What started off as a project with six shy Filipino women swelled to a 30-strong choir posting a short video in which the singers shared their feelings of what it is like to leave their children behind.
"I wish I could kiss you every night, and it is always my wish, and it makes me so sad, every night, since your first year that I was not around," says one singer, addressing her own child, as her eyes well up in front of the camera.
Bowers found the video online and contacted Engelmann about documenting the choir, which hopes to expand to 100 members. They hope migrant workers from Indonesia, Sri Lanka and Nepal will join. She has wanted to tell the story of Hong Kong's migrant women since she arrived four years ago.
"I was stunned by the spectacle of domestic workers sitting in the walkways; it is such an arresting visual spectacle," she said.
Domestic helpers are entitled to one day off a week, though their small salaries mean they can rarely afford to integrate into society.
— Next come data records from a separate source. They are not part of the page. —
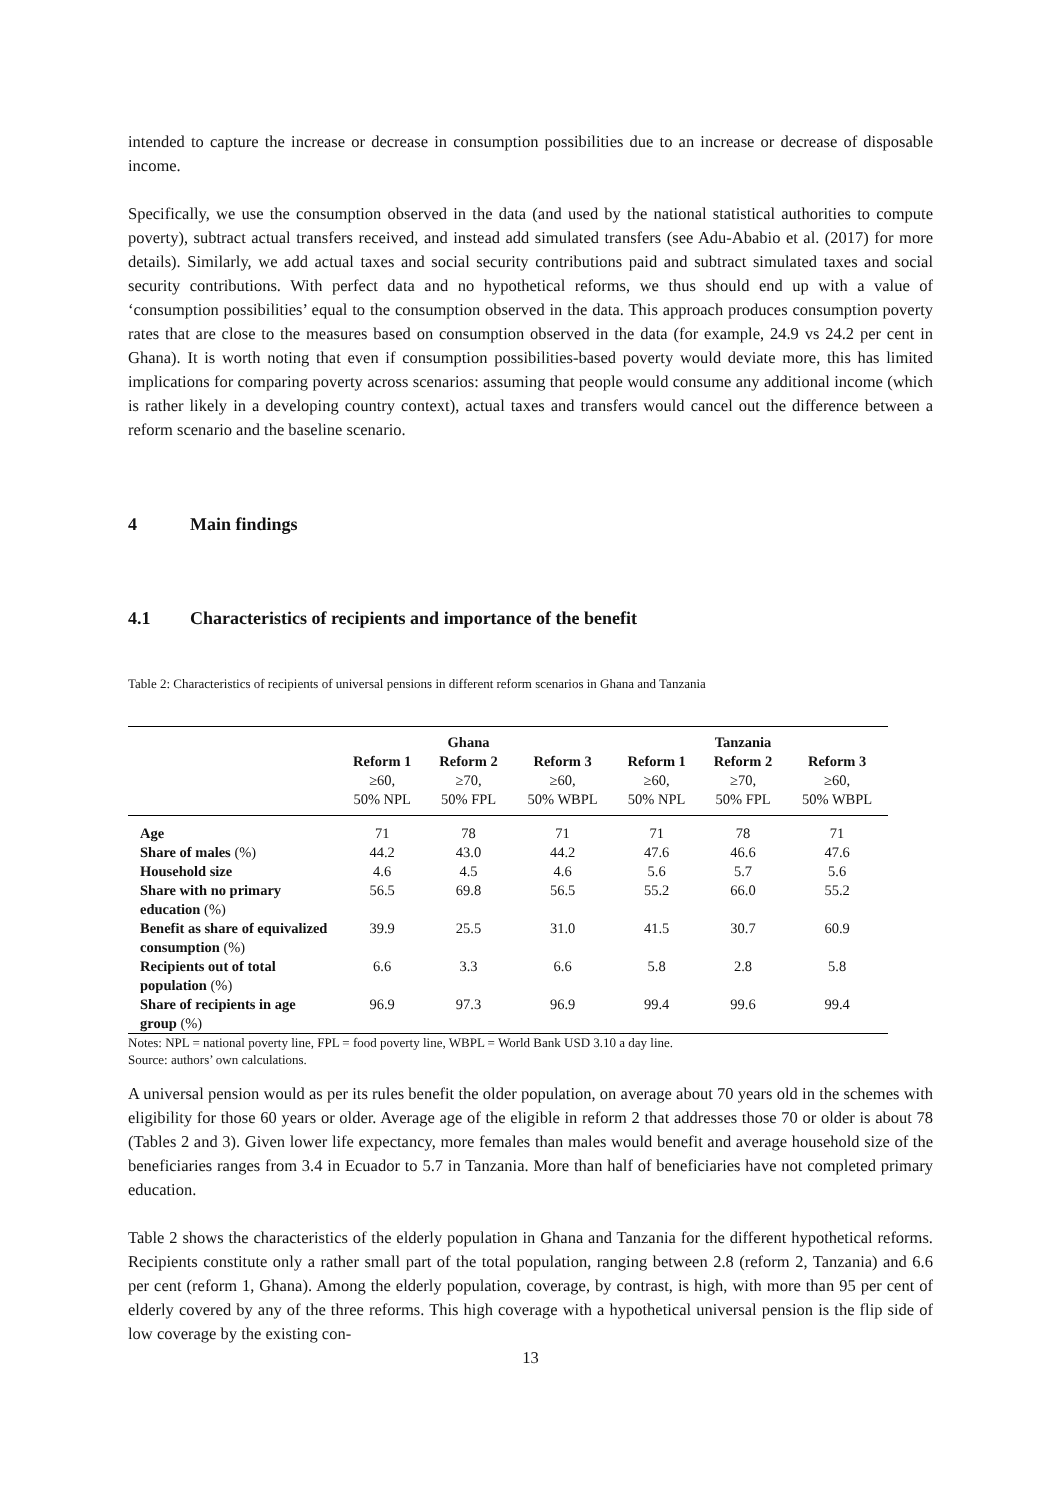intended to capture the increase or decrease in consumption possibilities due to an increase or decrease of disposable income.
Specifically, we use the consumption observed in the data (and used by the national statistical authorities to compute poverty), subtract actual transfers received, and instead add simulated transfers (see Adu-Ababio et al. (2017) for more details). Similarly, we add actual taxes and social security contributions paid and subtract simulated taxes and social security contributions. With perfect data and no hypothetical reforms, we thus should end up with a value of ‘consumption possibilities’ equal to the consumption observed in the data. This approach produces consumption poverty rates that are close to the measures based on consumption observed in the data (for example, 24.9 vs 24.2 per cent in Ghana). It is worth noting that even if consumption possibilities-based poverty would deviate more, this has limited implications for comparing poverty across scenarios: assuming that people would consume any additional income (which is rather likely in a developing country context), actual taxes and transfers would cancel out the difference between a reform scenario and the baseline scenario.
4 Main findings
4.1 Characteristics of recipients and importance of the benefit
Table 2: Characteristics of recipients of universal pensions in different reform scenarios in Ghana and Tanzania
| | | Ghana | | | Tanzania | |
| --- | --- | --- | --- | --- | --- | --- |
| | Reform 1 ≥60, 50% NPL | Reform 2 ≥70, 50% FPL | Reform 3 ≥60, 50% WBPL | Reform 1 ≥60, 50% NPL | Reform 2 ≥70, 50% FPL | Reform 3 ≥60, 50% WBPL |
| Age | 71 | 78 | 71 | 71 | 78 | 71 |
| Share of males (%) | 44.2 | 43.0 | 44.2 | 47.6 | 46.6 | 47.6 |
| Household size | 4.6 | 4.5 | 4.6 | 5.6 | 5.7 | 5.6 |
| Share with no primary education (%) | 56.5 | 69.8 | 56.5 | 55.2 | 66.0 | 55.2 |
| Benefit as share of equivalized consumption (%) | 39.9 | 25.5 | 31.0 | 41.5 | 30.7 | 60.9 |
| Recipients out of total population (%) | 6.6 | 3.3 | 6.6 | 5.8 | 2.8 | 5.8 |
| Share of recipients in age group (%) | 96.9 | 97.3 | 96.9 | 99.4 | 99.6 | 99.4 |
Notes: NPL = national poverty line, FPL = food poverty line, WBPL = World Bank USD 3.10 a day line.
Source: authors’ own calculations.
A universal pension would as per its rules benefit the older population, on average about 70 years old in the schemes with eligibility for those 60 years or older. Average age of the eligible in reform 2 that addresses those 70 or older is about 78 (Tables 2 and 3). Given lower life expectancy, more females than males would benefit and average household size of the beneficiaries ranges from 3.4 in Ecuador to 5.7 in Tanzania. More than half of beneficiaries have not completed primary education.
Table 2 shows the characteristics of the elderly population in Ghana and Tanzania for the different hypothetical reforms. Recipients constitute only a rather small part of the total population, ranging between 2.8 (reform 2, Tanzania) and 6.6 per cent (reform 1, Ghana). Among the elderly population, coverage, by contrast, is high, with more than 95 per cent of elderly covered by any of the three reforms. This high coverage with a hypothetical universal pension is the flip side of low coverage by the existing con-
13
Public spaces, especially in Central and Causeway Bay, teem with women sitting and sharing food on cardboard boxes.
But it was Bowers' relationship with her own maid, Janai Abad, a bright 26-year-old psychology graduate, that really piqued her curiosity in the complex lives of Hong Kong's maids.
"Janai is incredibly well educated but she realised that the salary as a domestic worker is so much more than what she could earn if she was in the Philippines," said Bowers, adding that Abad was saving to continue her studies.
Abad came to Hong Kong to reunite with her mother - who has worked as a helper in the city since her daughter was an infant.
"When I grew up I was jealous of my friends who had their whole families with them. I told myself, someday I will be with my mum," said Abad, who will feature in the documentary as a new member of the choir.